Ideally, you would check the precision of your tools before you use them the first time (or better yet, before you even buy them), and then check them occasionally to confirm they are straight/square/within tolerance. Recognize that squares and straightedges wear out or become damaged in daily use. But how is a fellow to check the tolerances of his tools accurately using tools that are themselves goofy?
Besides my layout square, and framing square, I periodically check my planes (both wood and metal body) for flat/square. Yes, they do wear and move. I also check my shooting boards and cutting jigs frequently.
I think most people use their layout and measuring tools and jigs until they become either too damaged to use, or until the precision degrades to the point their inadequacy becomes too gross to ignore, usually after repeated mistakes make them question their eyesight.
I puzzled over this problem for a long time until I met a retired machinist who educated me. Manufacturers that have customers that rely on the accuracy of the products they make have Standard tools intended only for testing/calibrating the tools used on the factory/shop floor. They hire technicians or companies to periodically certify that these tools are still within tolerance and calibrated properly. These are expensive and massive granite and steel things. Since I don’t have access to such “Standards,” my retired machinist friend recommended I follow his example and keep a small set of high-quality, certified, precision tools in my shop, including a diemaker’s square, a 24” precision ground straightedge, and a 1” .0001” micrometer. I followed his advice, and since then, I have never had to wonder if any of my layout or measuring tools is straight, or square, or properly calibrated, or measuring properly because I have my own reliable Standards at hand. I also use them to check the accuracy of the tools belonging to the guys that work for me.
Long-term, I believe this has made my work much more accurate and efficient. Without doubt, it has caused me to replace tools that were out of tolerance despite appearing hunky dory, tools that I would have otherwise continued to use ignorant of their failings. It has also caused me to reject a lot of bad tools I would have later regretted buying due to unacceptable tolerances. I am certain it has saved me a lot of time and embarrassment over the years.

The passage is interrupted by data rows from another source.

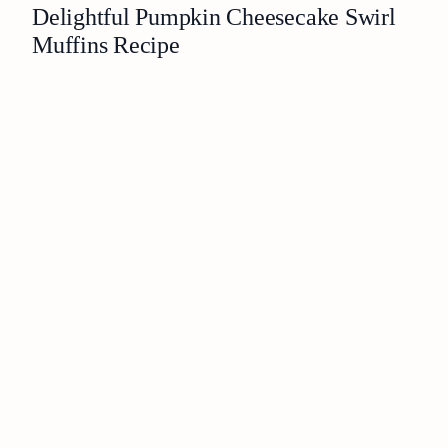
Delightful Pumpkin Cheesecake Swirl
Muffins Recipe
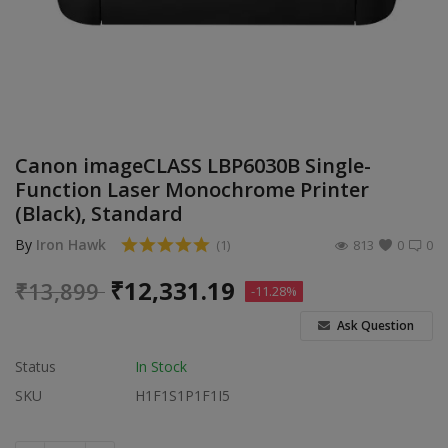
Build Custom PC
Wishlist
Contact
Canon imageCLASS LBP6030B Single-
Blog
Function Laser Monochrome Printer
(Black), Standard
Login
By
Iron Hawk
(1)
813
0
0
Register
₹
12,331.19
₹
13,899
-11.28%
Location
Ask Question
INR (₹)
Status
In Stock
SKU
H1F1S1P1F1I5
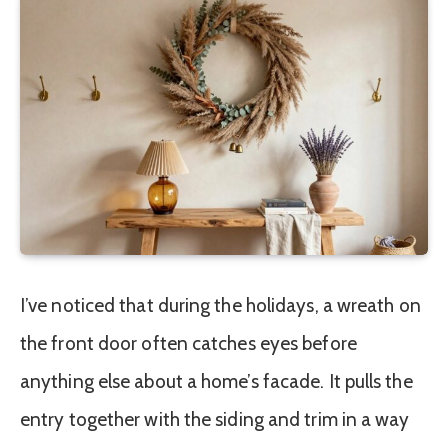
I’ve noticed that during the holidays, a wreath on
the front door often catches eyes before
anything else about a home’s facade. It pulls the
entry together with the siding and trim in a way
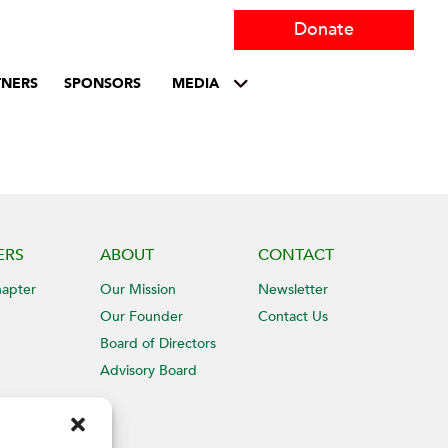
Donate
TNERS
SPONSORS
MEDIA
ERS
ABOUT
CONTACT
hapter
Our Mission
Newsletter
Our Founder
Contact Us
Board of Directors
Advisory Board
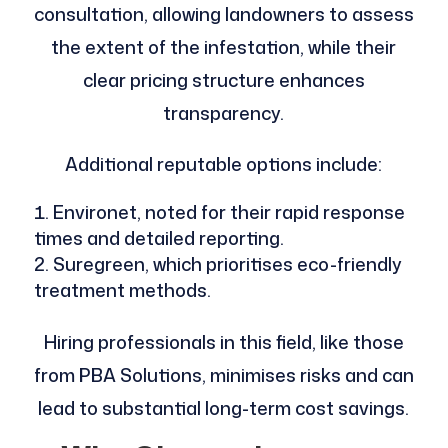
consultation, allowing landowners to assess
the extent of the infestation, while their
clear pricing structure enhances
transparency.
Additional reputable options include:
Environet, noted for their rapid response
times and detailed reporting.
Suregreen, which prioritises eco-friendly
treatment methods.
Hiring professionals in this field, like those
from PBA Solutions, minimises risks and can
lead to substantial long-term cost savings.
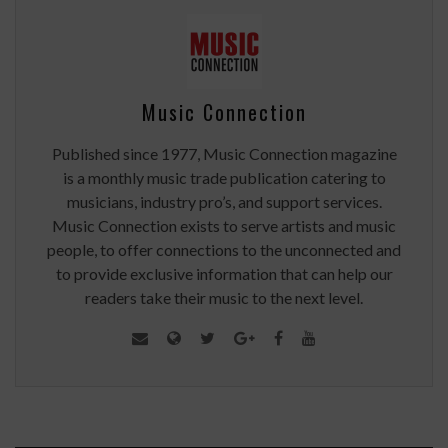
Music Connection
Published since 1977, Music Connection magazine
is a monthly music trade publication catering to
musicians, industry pro’s, and support services.
Music Connection exists to serve artists and music
people, to offer connections to the unconnected and
to provide exclusive information that can help our
readers take their music to the next level.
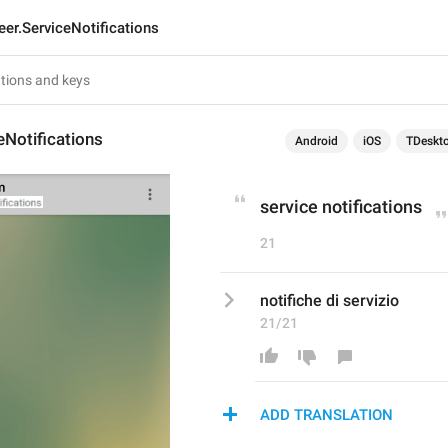
eer.ServiceNotifications
eNotifications
Android
iOS
TDeskt
service notifications
21
notifiche di servizio
21/21
ADD TRANSLATION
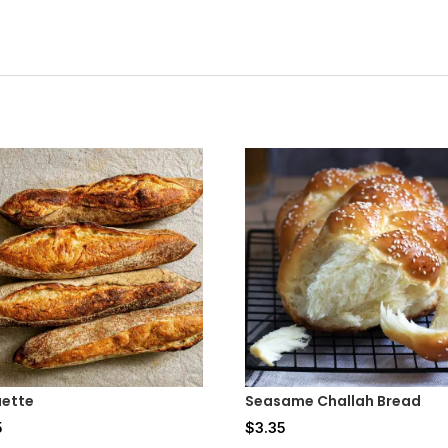
ette
Seasame Challah Bread
5
$
3.35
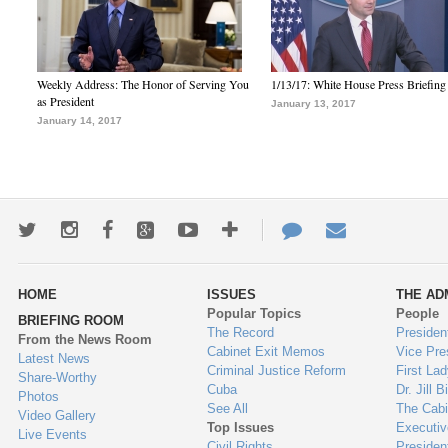
Weekly Address: The Honor of Serving You
1/13/17: White House Press Briefing
as President
January 13, 2017
January 14, 2017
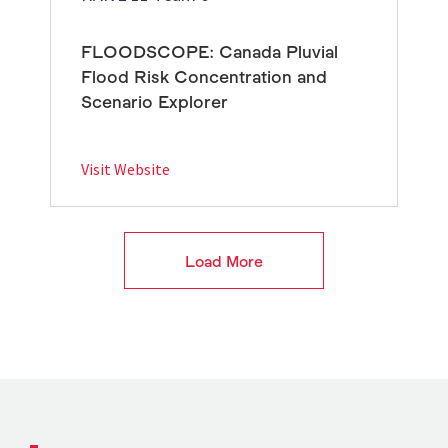
FLOODSCOPE: Canada Pluvial
Flood Risk Concentration and
Scenario Explorer
Visit Website
Load More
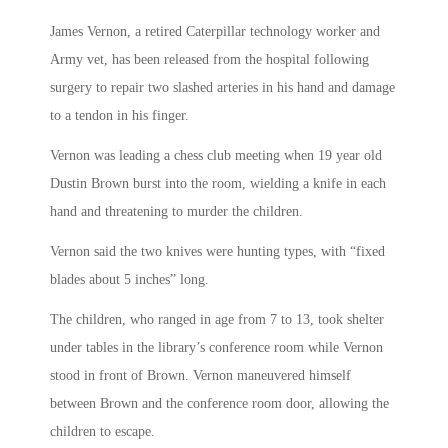
James Vernon, a retired Caterpillar technology worker and
Army vet, has been released from the hospital following
surgery to repair two slashed arteries in his hand and damage
to a tendon in his finger.
Vernon was leading a chess club meeting when 19 year old
Dustin Brown burst into the room, wielding a knife in each
hand and threatening to murder the children.
Vernon said the two knives were hunting types, with “fixed
blades about 5 inches” long.
The children, who ranged in age from 7 to 13, took shelter
under tables in the library’s conference room while Vernon
stood in front of Brown. Vernon maneuvered himself
between Brown and the conference room door, allowing the
children to escape.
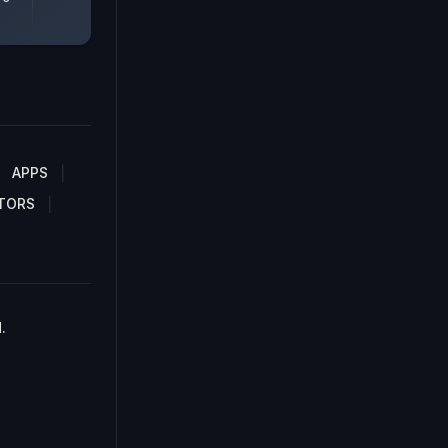
APPS
TORS
.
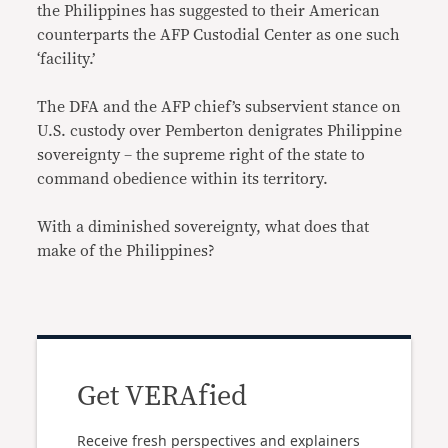
the Philippines has suggested to their American
counterparts the AFP Custodial Center as one such
‘facility.’
The DFA and the AFP chief’s subservient stance on
U.S. custody over Pemberton denigrates Philippine
sovereignty – the supreme right of the state to
command obedience within its territory.
With a diminished sovereignty, what does that
make of the Philippines?
Get VERAfied
Receive fresh perspectives and explainers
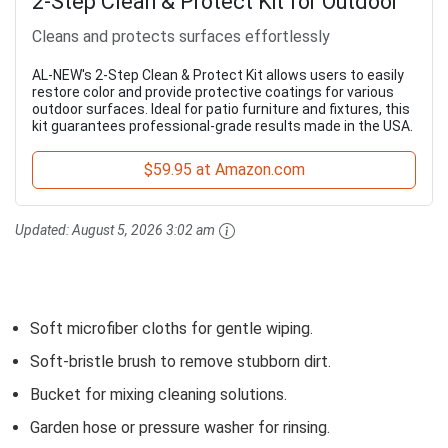
2-Step Clean & Protect Kit for Outdoor
Cleans and protects surfaces effortlessly
AL-NEW's 2-Step Clean & Protect Kit allows users to easily
restore color and provide protective coatings for various
outdoor surfaces. Ideal for patio furniture and fixtures, this
kit guarantees professional-grade results made in the USA.
$59.95 at Amazon.com
Updated:
August 5, 2026 3:02 am
Soft microfiber cloths for gentle wiping.
Soft-bristle brush to remove stubborn dirt.
Bucket for mixing cleaning solutions.
Garden hose or pressure washer for rinsing.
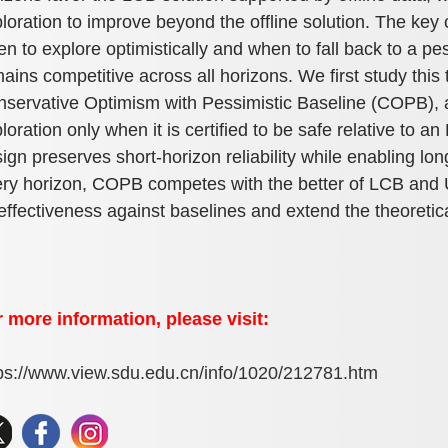
loration to improve beyond the offline solution. The key 
n to explore optimistically and when to fall back to a pe
ains competitive across all horizons. We first study this
servative Optimism with Pessimistic Baseline (COPB), 
loration only when it is certified to be safe relative to a
ign preserves short-horizon reliability while enabling l
ry horizon, COPB competes with the better of LCB and U
 effectiveness against baselines and extend the theoretic
 more information, please visit:
ps://www.view.sdu.edu.cn/info/1020/212781.htm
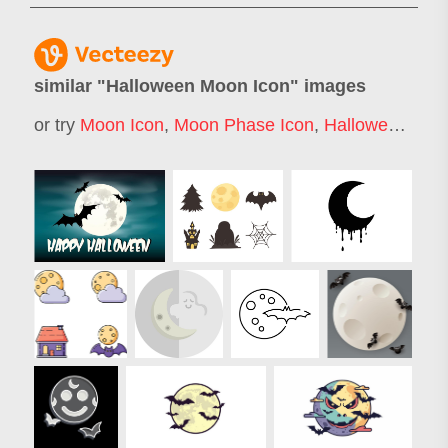
similar "
Halloween Moon Icon
" images
or try
Moon Icon
,
Moon Phase Icon
,
Halloween Moon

If you have been working with tools for a long time and think this is all nonsense, then I wish you well. But there may be guys without your skills that might find these ideas useful so retain your flames. I am not saying this is the only way to get the job done. After all, folks were making excellent furniture millennia before mankind could even hope to measure a thousandth of an inch. And there are lots of tricks for magnifying errors in woodworking to make them obvious. What I am saying is that, long-term, three precision tools can make the job easier and more efficient and give you greater confidence in your other tools.
Those of you that scoff at me for these suggestions should check your own tools for accuracy before long. You may be shocked.